Treatment
Initially, all patients received the induction therapy referred to as an improved ALL-Berlin-Frankfurt–Münster (BFM) protocol, as described earlier [6, 7]. Briefly, the patients received a CODPL induction (cyclophosphamide and prednisone or dexamethasone, vincristine, daunorubicin/idarubicin, and L-asparaginase) followed by consolidation and maintenance therapy. Two courses of 4-week re-induction therapy were administered every 6 months during consolidation treatment. The consolidation treatment consisted of 15 courses of high-dose methotrexate with or without pegaspargase, 3 courses of high-dose cytarabine, 2 courses of 4-week re-induction therapy and a course of ifosfamide. Moreover, the patients received 22–25 rounds of methotrexate, cytarabine, and dexamethasone intrathecal therapy to prevent central nervous system leukemia (CNSL). The maintenance therapy consisted of oral 6-mercaptopurine daily and weekly intramuscular methotrexate administration. The whole treatment course lasted 3–3.5 years.
The patients who were BCR-ABL1 positive were stratified in high risk (HR) group and others were stratified in intermediate risk (IR) group when they began the induction therapy. Then risk stratification was further refined by MRD detection of BM samples at the 15th or 33rd day of induction chemotherapy [8]. IR patients with MRD ≥ 25% blast at the 15th day or MRD ≥ 1% blast at the 33rd day would be upstaged to HR group. The dose and intensity of anthracyclines and high-dose methotrexate differed by risk group.
Fourteen patients underwent allogeneic hematopoietic stem cell transplantation (allo-HSCT) after several courses of consolidation treatment. Ten patients received allo-HSCT after a first complete remission (CR1), and four relapse patients chose allo-HSCT after achieving a second complete remission (CR2).

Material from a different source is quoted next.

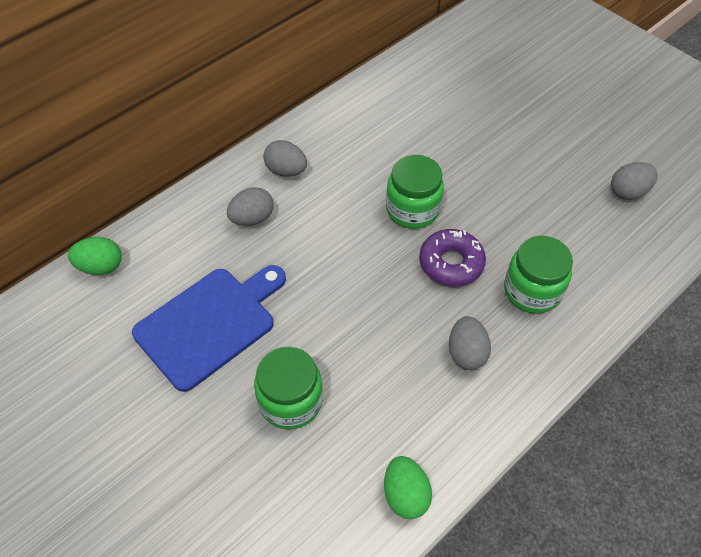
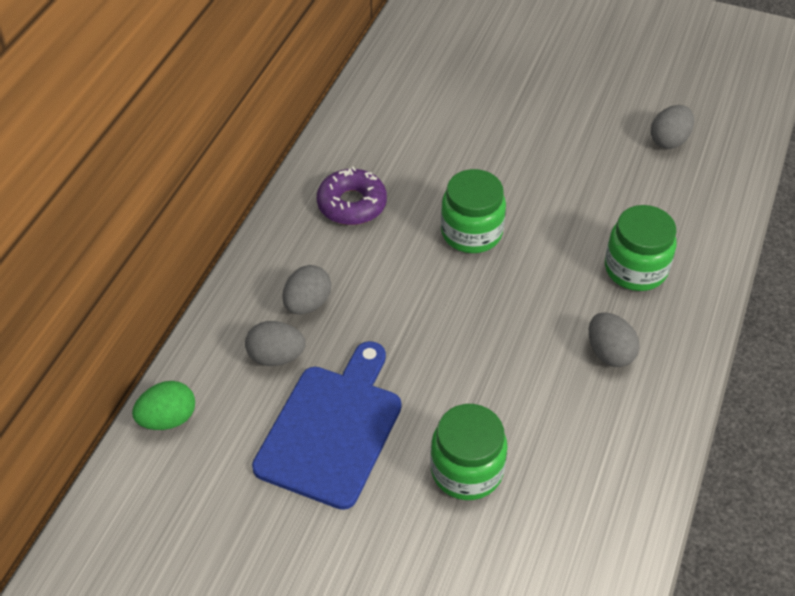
camera: 25 degrees left, 5 degrees down
(286, 171) = (312, 240): grey egg -> grey egg (276, 356)
(405, 495) = (632, 509): green egg -> none
(451, 263) = (542, 272): purple donut -> purple donut (352, 204)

In addition to routine chemotherapy, the patients who were BCR-ABL1 positive also received a tyrosine kinase inhibitor (TKI) orally throughout the course, and some of the refractory/relapsed patients received TKIs irregularly. TKIs included the first-generation TKI imatinib mesylate (Novartis, Basel, Switzerland) (initial dose of 260–340 mg/m2/d) and a second-generation TKI dasatinib (Bristol-Myers Squibb Company, Mount Vernon, USA) (initial dose of 50 mg/m2/d).